In the race between crypto coins Bitcoin (BTC) and Ethereum (ETH) and ​Cardano (ADA), the latter would be the tortoise in Aesop’s classic tale, while the former two assets would likely be referred to as the hare.

What is still to see is who will win the race in the end. Cardano has numerous top computer scientists, cryptographers, and mathematicians working on the project. They publish papers of their work for academic peer review, and their aim is to ensure each piece of crypto infrastructure they build is so strongly created, millions will be able to depend on it.

Cardano founder Charles Hoskinson was often heard saying he is creating a system to last for 100 years. This is in striking contrast to the approach used by Ethereum and Bitcoin, Cardano’s competitors.

The Hares of the Crypto World

Ducking the methodical approach taken by Cardano, ETH and BTC have mainly been racing to achieve something that works now, but not thinking much of the future. Bitcoin has managed to be successful with this method, but only by limiting itself to a single use-case: store of value, with some payment operability.

​On the other hand, Ethereum​ has a bigger vision: an energy-efficient, completely decentralized ledger able to scale up millions of transactions per second – and yet be so lightweight, it could operate on a home computer.

The reality is, however, that Ethereum​ has bottlenecks so major that a single application can make it halt its operations. It is also a dissolute electricity consumer, just like Bitcoin is.

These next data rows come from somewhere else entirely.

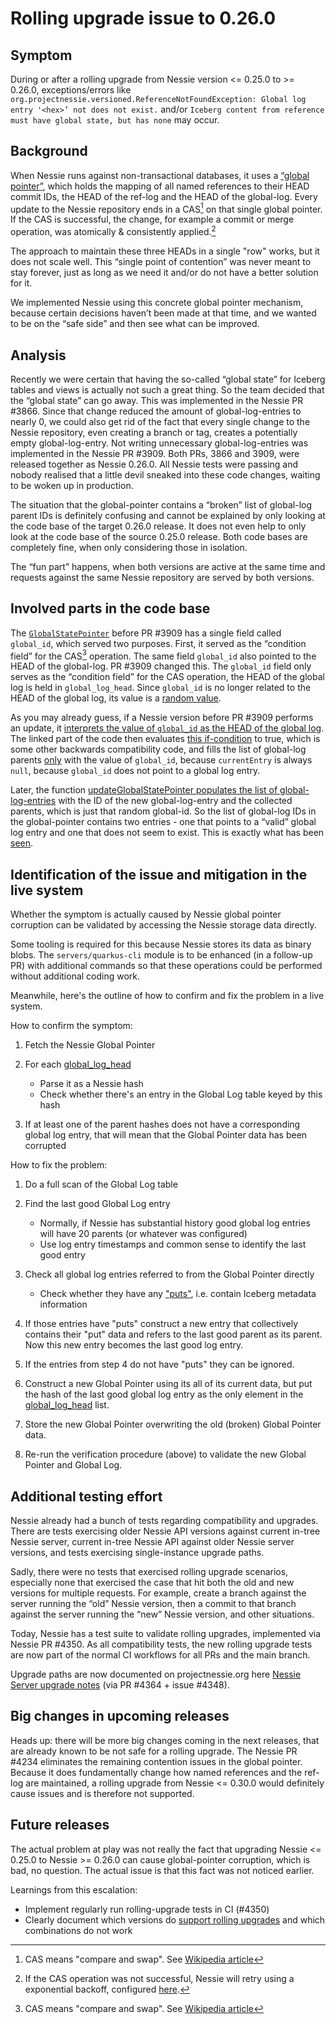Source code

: # Rolling upgrade issue to 0.26.0

## Symptom

During or after a rolling upgrade from Nessie version <= 0.25.0 to >= 0.26.0, exceptions/errors like
`org.projectnessie.versioned.ReferenceNotFoundException: Global log entry '<hex>’ not does not exist.`
and/or `Iceberg content from reference must have global state, but has none` may occur.

## Background

When Nessie runs against non-transactional databases, it uses a [“global pointer”](https://github.com/projectnessie/nessie/blob/nessie-0.26.0/versioned/persist/serialize-proto/src/main/proto/persist.proto#L105),
which holds the mapping of all named references to their HEAD commit IDs, the HEAD of the ref-log
and the HEAD of the global-log. Every update to the Nessie repository ends in a CAS[^1] on that
single global pointer. If the CAS is successful, the change, for example a commit or merge
operation, was atomically & consistently applied.[^2]

The approach to maintain these three HEADs in a single "row" works, but it does not scale well.
This “single point of contention” was never meant to stay forever, just as long as we need it
and/or do not have a better solution for it.

We implemented Nessie using this concrete global pointer mechanism, because certain decisions
haven’t been made at that time, and we wanted to be on the “safe side” and then see what can be
improved.

## Analysis

Recently we were certain that having the so-called “global state” for Iceberg tables and views is
actually not such a great thing. So the team decided that the “global state” can go away. This was
implemented in the Nessie PR #3866. Since that change reduced the amount of global-log-entries to
nearly 0, we could also get rid of the fact that every single change to the Nessie repository, even
creating a branch or tag, creates a potentially empty global-log-entry. Not writing unnecessary
global-log-entries was implemented in the Nessie PR #3909. Both PRs, 3866 and 3909, were released
together as Nessie 0.26.0. All Nessie tests were passing and nobody realised that a little devil
sneaked into these code changes, waiting to be woken up in production.

The situation that the global-pointer contains a “broken” list of global-log parent IDs is
definitely confusing and cannot be explained by only looking at the code base of the target 0.26.0
release. It does not even help to only look at the code base of the source 0.25.0 release. Both
code bases are completely fine, when only considering those in isolation.

The “fun part” happens, when both versions are active at the same time and requests against the same
Nessie repository are served by both versions.

## Involved parts in the code base

The [`GlobalStatePointer`](https://github.com/projectnessie/nessie/blob/nessie-0.26.0/versioned/persist/serialize-proto/src/main/proto/persist.proto#L105)
before PR #3909 has a single field called `global_id`, which served two purposes.
First, it served as the “condition field” for the CAS[^1] operation. The same field
`global_id` also pointed to the HEAD of the global-log. PR #3909 changed this. The `global_id`
field only serves as the “condition field” for the CAS operation, the HEAD of the global log is
held in `global_log_head`. Since `global_id` is no longer related to the HEAD of the global log,
its value is a
[random value](https://github.com/projectnessie/nessie/blob/nessie-0.26.0/versioned/persist/nontx/src/main/java/org/projectnessie/versioned/persist/nontx/NonTransactionalDatabaseAdapter.java#L649).

As you may already guess, if a Nessie version before PR #3909 performs an update, it
[interprets the value of `global_id` as the HEAD of the global log](https://github.com/projectnessie/nessie/blob/nessie-0.25.0/versioned/persist/nontx/src/main/java/org/projectnessie/versioned/persist/nontx/NonTransactionalDatabaseAdapter.java#L915).
The linked part of the code then evaluates
[this if-condition](https://github.com/projectnessie/nessie/blob/nessie-0.25.0/versioned/persist/nontx/src/main/java/org/projectnessie/versioned/persist/nontx/NonTransactionalDatabaseAdapter.java#L929)
to true, which is some other backwards compatibility code, and fills the list of
global-log parents [only](https://github.com/projectnessie/nessie/blob/nessie-0.25.0/versioned/persist/nontx/src/main/java/org/projectnessie/versioned/persist/nontx/NonTransactionalDatabaseAdapter.java#L932-L934)
with the value of `global_id`, because `currentEntry` is always `null`, because
`global_id` does not point to a global log entry.

Later, the function
[updateGlobalStatePointer populates the list of global-log-entries](https://github.com/projectnessie/nessie/blob/nessie-0.25.0/versioned/persist/nontx/src/main/java/org/projectnessie/versioned/persist/nontx/NonTransactionalDatabaseAdapter.java#L669-L670)
with the ID of the new global-log-entry and the collected parents, which is just that random
global-id. So the list of global-log IDs in the global-pointer contains two entries - one that
points to a “valid” global log entry and one that does not seem to exist. This is exactly what has
been [seen](#identification-of-the-issue-and-mitigation-in-the-live-system).

## Identification of the issue and mitigation in the live system

Whether the symptom is actually caused by Nessie global pointer corruption can be validated by 
accessing the Nessie storage data directly.

Some tooling is required for this because Nessie stores its data as binary blobs. 
The `servers/quarkus-cli` module is to be enhanced (in a follow-up PR) with additional commands so that
these operations could be performed without additional coding work.

Meanwhile, here's the outline of how to confirm and fix the problem in a live system.

How to confirm the symptom:

1. Fetch the Nessie Global Pointer
2. For each [global_log_head](https://github.com/projectnessie/nessie/blob/nessie-0.26.0/versioned/persist/serialize-proto/src/main/proto/persist.proto#L116)

   - Parse it as a Nessie hash
   - Check whether there's an entry in the Global Log table keyed by this hash

3. If at least one of the parent hashes does not have a corresponding global log entry, that will mean that 
   the Global Pointer data has been corrupted

How to fix the problem:

1. Do a full scan of the Global Log table
2. Find the last good Global Log entry

   - Normally, if Nessie has substantial history good global log entries will have 20 parents 
     (or whatever was configured)
   - Use log entry timestamps and common sense to identify the last good entry

3. Check all global log entries referred to from the Global Pointer directly

   - Check whether they have any ["puts"](https://github.com/projectnessie/nessie/blob/nessie-0.26.0/versioned/persist/serialize-proto/src/main/proto/persist.proto#L78),
      i.e. contain Iceberg metadata information

4. If those entries have "puts" construct a new entry that collectively contains their "put" data
   and refers to the last good parent as its parent. Now this new entry becomes the last good log entry.
5. If the entries from step 4 do not have "puts" they can be ignored.
6. Construct a new Global Pointer using its all of its current data, but put the hash of the last
   good global log entry as the only element in the  [global_log_head](https://github.com/projectnessie/nessie/blob/nessie-0.26.0/versioned/persist/serialize-proto/src/main/proto/persist.proto#L116) list.
7. Store the new Global Pointer overwriting the old (broken) Global Pointer data.
8. Re-run the verification procedure (above) to validate the new Global Pointer and Global Log.

## Additional testing effort

Nessie already had a bunch of tests regarding compatibility and upgrades. There are tests exercising
older Nessie API versions against current in-tree Nessie server, current in-tree Nessie API against
older Nessie server versions, and tests exercising single-instance upgrade paths.

Sadly, there were no tests that exercised rolling upgrade scenarios, especially none that exercised
the case that hit both the old and new versions for multiple requests. For example, create a branch
against the server running the “old” Nessie version, then a commit to that branch against the server
running the “new” Nessie version, and other situations.

Today, Nessie has a test suite to validate rolling upgrades, implemented via Nessie PR #4350. As all
compatibility tests, the new rolling upgrade tests are now part of the normal CI workflows for all
PRs and the main branch.

Upgrade paths are now documented on projectnessie.org here [Nessie Server upgrade notes](../try/server-upgrade.md)
(via PR #4364 + issue #4348).

## Big changes in upcoming releases

Heads up: there will be more big changes coming in the next releases, that are already known to be
not safe for a rolling upgrade. The Nessie PR #4234 eliminates the remaining contention issues in
the global pointer. Because it does fundamentally change how named references and the ref-log are
maintained, a rolling upgrade from Nessie <= 0.30.0 would definitely cause issues and is therefore
not supported.

## Future releases

The actual problem at play was not really the fact that upgrading Nessie <= 0.25.0 to 
Nessie >= 0.26.0 can cause global-pointer corruption, which is bad, no question. The actual issue
is that this fact was not noticed earlier.

Learnings from this escalation:

* Implement regularly run rolling-upgrade tests in CI (#4350)
* Clearly document which versions do [support rolling upgrades](../try/server-upgrade.md) and which
  combinations do not work

[^1]: CAS means "compare and swap". See [Wikipedia article](https://en.wikipedia.org/wiki/Compare-and-swap)
[^2]: If the CAS operation was not successful, Nessie will retry using a exponential backoff,
  configured [here](../try/configuration.md#version-store-advanced-settings).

And yet, in spite of the energy consumption, it is rather less secure because of the flexibility and scope of the distributed applications (dApps) that can function on it. The biggest issue, though, is that the upcoming ETH 2.0 upgrade will probably not do much to help with these problems.

Cardano Advances Slowly but Steadily

In the meantime, the ADA team doesn’t work with the try-anything-until-something-works-and-don’t-think-about-the-consequences approach.

They say that a properly distributed ledger should be similar to a bridge on a superhighway – such a perfect infrastructure that vehicles cannot be allowed to fail. And building something that safe and powerful takes time.

For instance, ADA developers have rebuilt their codebase a few times from scratch. Repeated revamps make it difficult for wallet providers to support ADA, which is why there aren’t many wallets integrating Cardano. However, in the end, Hoskinson and his team say it’s more than worth it.

On the flip side, major financial institutions and businesses still consider Ethereum and Bitcoin as something more experimental than solidly established, and that’s why they haven’t been willing to mitigate over.

Cardano seems to aim to assuage these concerns and finally build the true, incredible potential of cryptocurrencies to realization in the real-world: not long ago, staking was made possible with the launch of the Shelley mainnet.

This means small token-holders are now able to pool their resources to validate the Cardano network and earn rewards for it. This will be another reason to buy and hold ADA coins, and it’s likely to also help the price surge.

How this race plays out, however, remains to be seen.